Increasing numbers of Britons take echinacea supplements every year at the first sign of a cold in the hope that they will help boost their immune system. But a major study suggested that its effects are ‘minimal’, and for many people it will not work at all.

The research by the American College of Physicians compared the effects of the extract on 719 people experiencing the first sign of a cold. Half were given echinacea tablets to take once a day for five days and the other half took placebos and recorded their symptoms for a week. 

Symptoms of the common cold – congestion, sore throat and fever – usually resolve within seven to ten days. The length of illness among the volunteers who took the echinacea was shorter by between seven and ten hours – a ‘statistically insignificant’ result, the experts said. The herb had no effect on severity of the symptoms. 

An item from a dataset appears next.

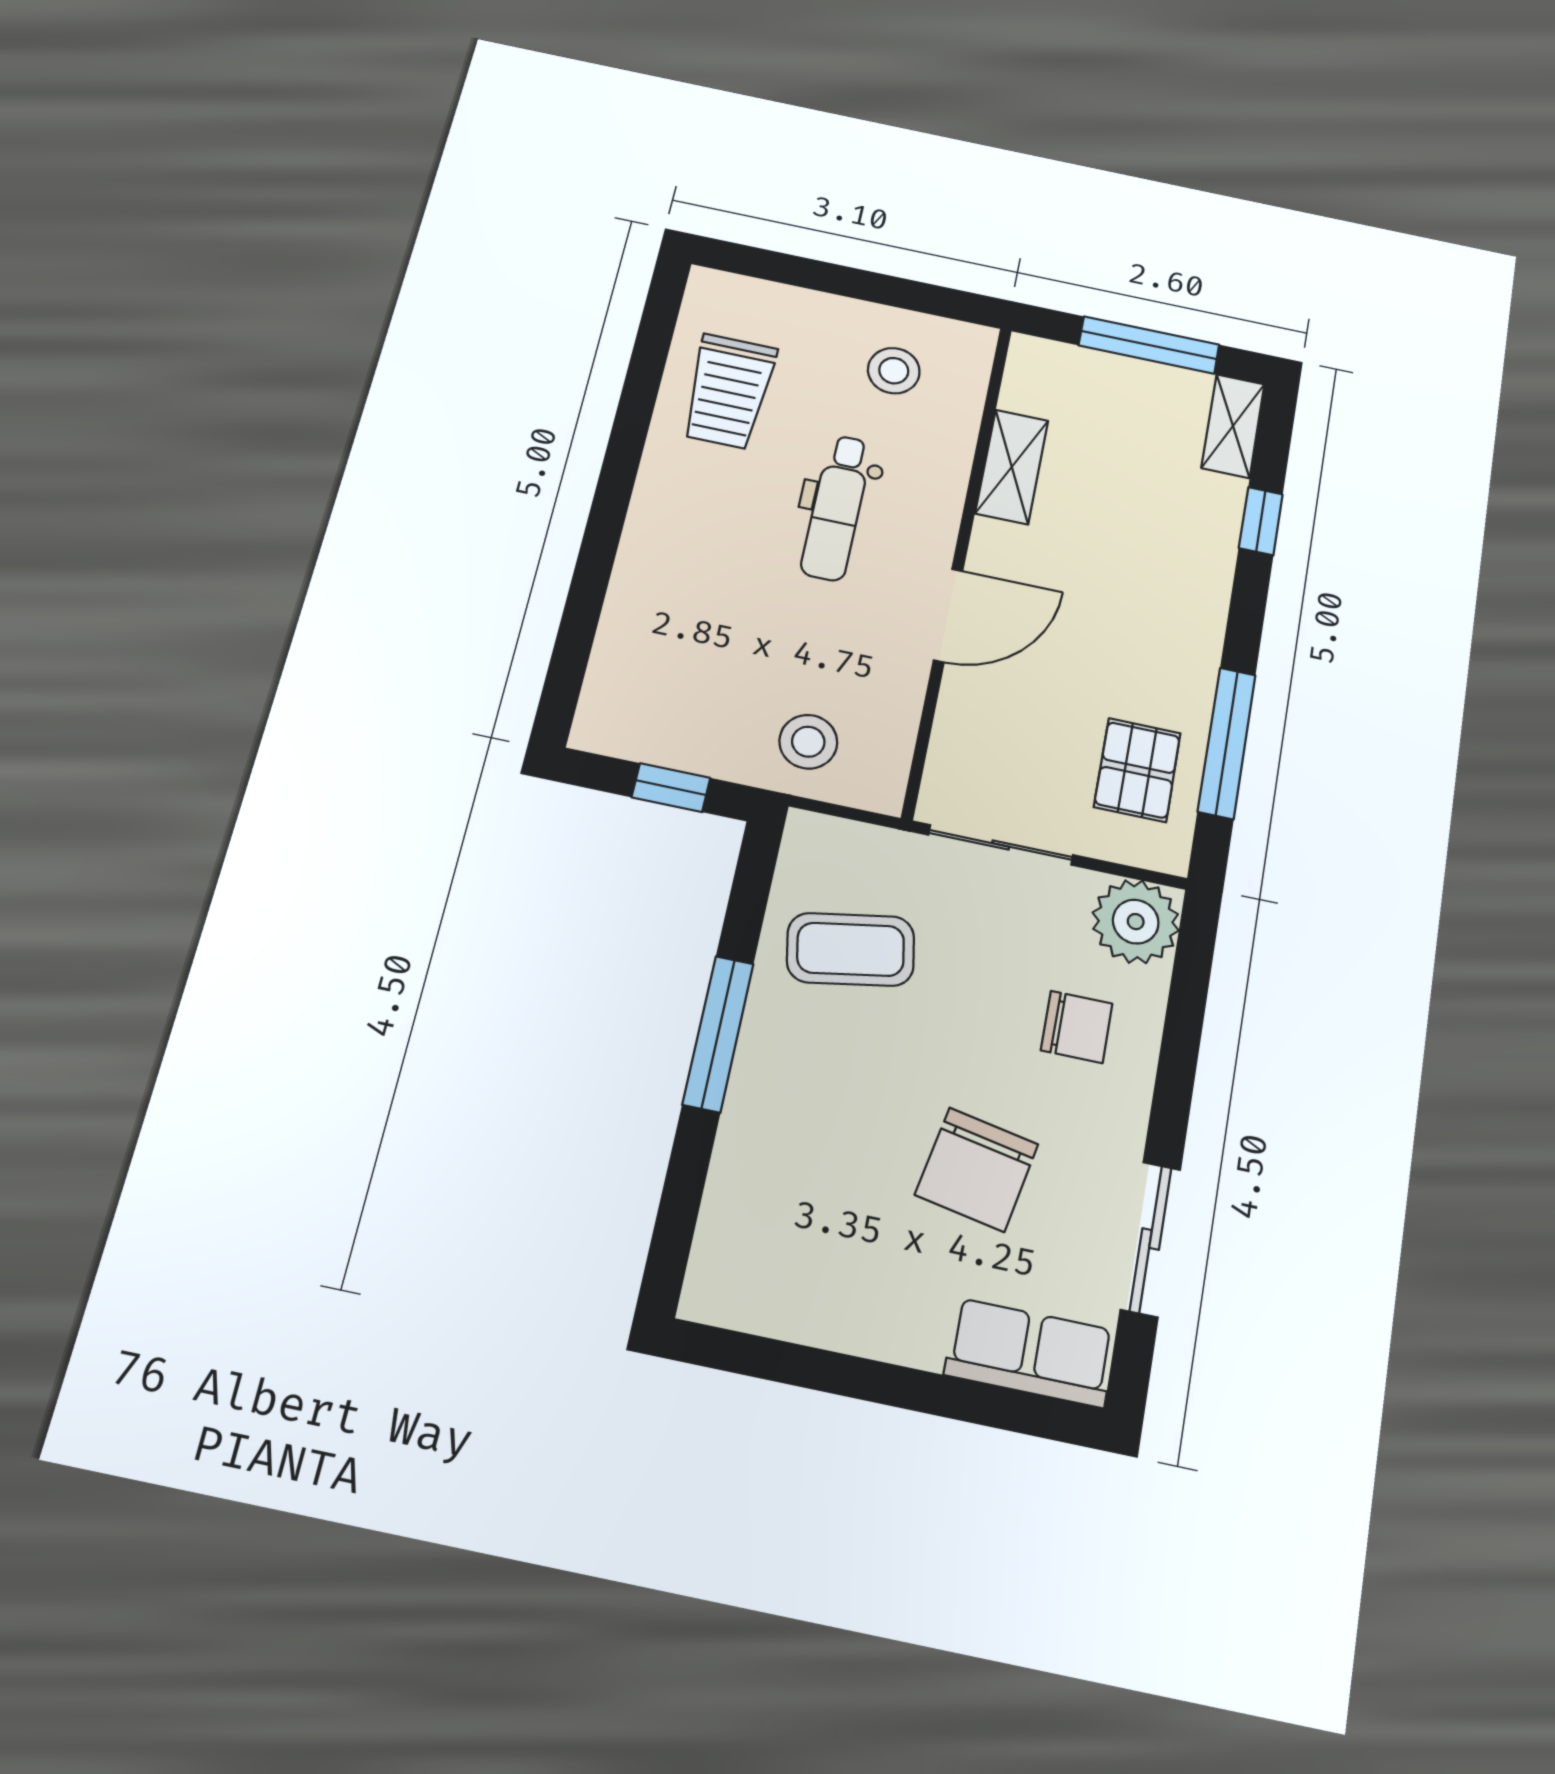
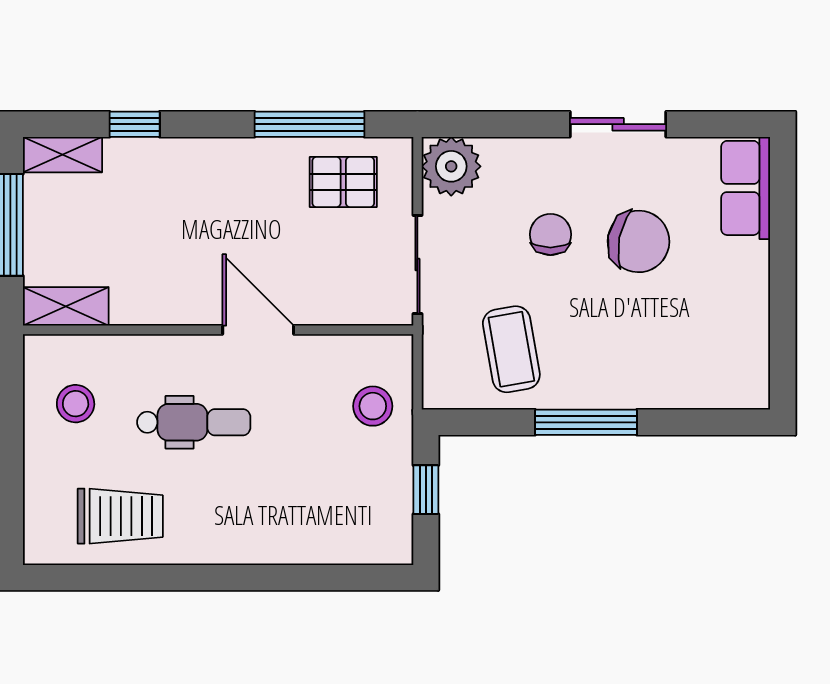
shelving: (1012, 467) -> (66, 306), moved
chair: (1077, 1027) -> (550, 234), moved
sliding door: (1151, 1239) -> (618, 124), moved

The study, published in the Annals of Internal Medicine, concluded that, for most people, taking the supplement was not ‘worthwhile’. 

The team, led by Professor Bruce Barrett at the University of Wisconsin concluded: ‘Any underlying benefit of echinacea is not large and was not demonstrated by our results. Individual choices about whether to use echinacea to treat the common cold should be guided by personal health values and preferences.’

The herb, derived from a flowering plant native to North America, has become increasing popular in the past decade. It was first used by American Indians to treat snake bites.

Okay, while this is pretty much the result I'd have expected, (most so-called herbal remedies have either no real effect or only a very small one), and I think accords with some other studies, I do have a few caveats.

It's a small sample of people and, most crucially, it involves self reporting. Always be wary of studies that involve people reporting how they feel, though depends on whether they were given a definite list of symptoms to report on (which seems to be the case), not just the vague "how do you feel?" kind of questions (which tend to be subjective and work in favour of unconventional remedies).